• _TASK DIRECTIONS_
Output every entry exactly as written, but omit the pictures.

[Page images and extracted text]
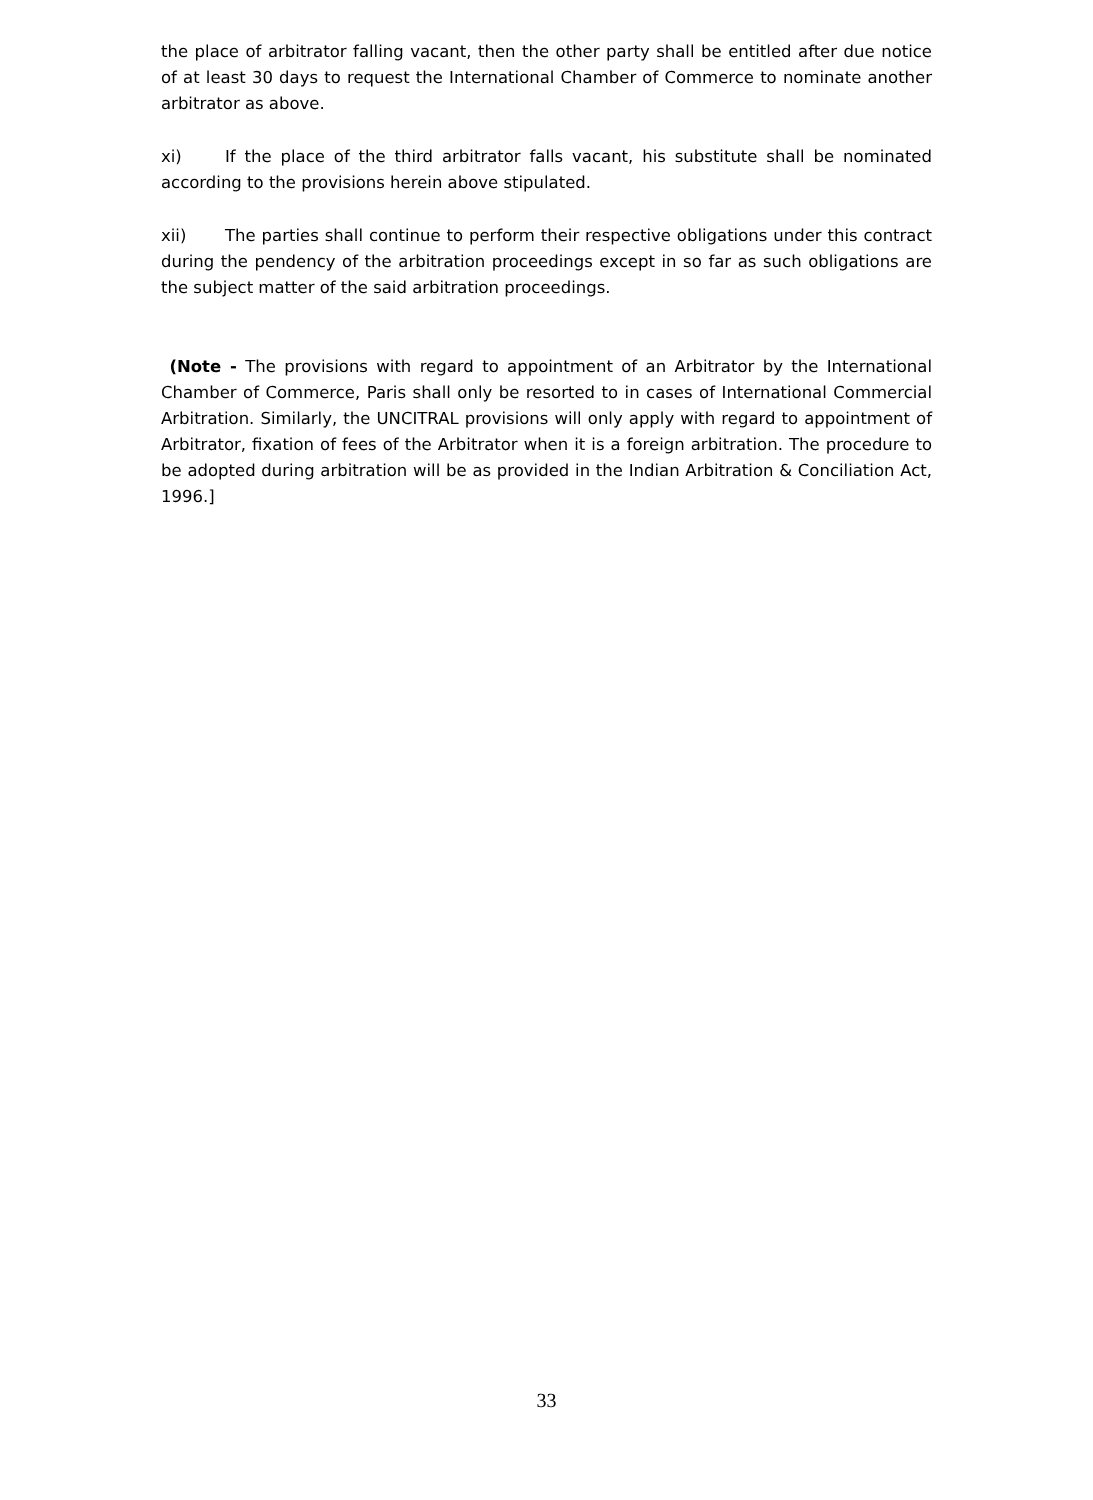the place of arbitrator falling vacant, then the other party shall be entitled after due notice of at least 30 days to request the International Chamber of Commerce to nominate another arbitrator as above.
xi) If the place of the third arbitrator falls vacant, his substitute shall be nominated according to the provisions herein above stipulated.
xii) The parties shall continue to perform their respective obligations under this contract during the pendency of the arbitration proceedings except in so far as such obligations are the subject matter of the said arbitration proceedings.
(Note - The provisions with regard to appointment of an Arbitrator by the International Chamber of Commerce, Paris shall only be resorted to in cases of International Commercial Arbitration. Similarly, the UNCITRAL provisions will only apply with regard to appointment of Arbitrator, fixation of fees of the Arbitrator when it is a foreign arbitration. The procedure to be adopted during arbitration will be as provided in the Indian Arbitration & Conciliation Act, 1996.]
33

• _RESPONSE BELOW_
the place of arbitrator falling vacant, then the other party shall be entitled after due notice of at least 30 days to request the International Chamber of Commerce to nominate another arbitrator as above.
xi) If the place of the third arbitrator falls vacant, his substitute shall be nominated according to the provisions herein above stipulated.
xii) The parties shall continue to perform their respective obligations under this contract during the pendency of the arbitration proceedings except in so far as such obligations are the subject matter of the said arbitration proceedings.
(Note - The provisions with regard to appointment of an Arbitrator by the International Chamber of Commerce, Paris shall only be resorted to in cases of International Commercial Arbitration. Similarly, the UNCITRAL provisions will only apply with regard to appointment of Arbitrator, fixation of fees of the Arbitrator when it is a foreign arbitration. The procedure to be adopted during arbitration will be as provided in the Indian Arbitration & Conciliation Act, 1996.]
33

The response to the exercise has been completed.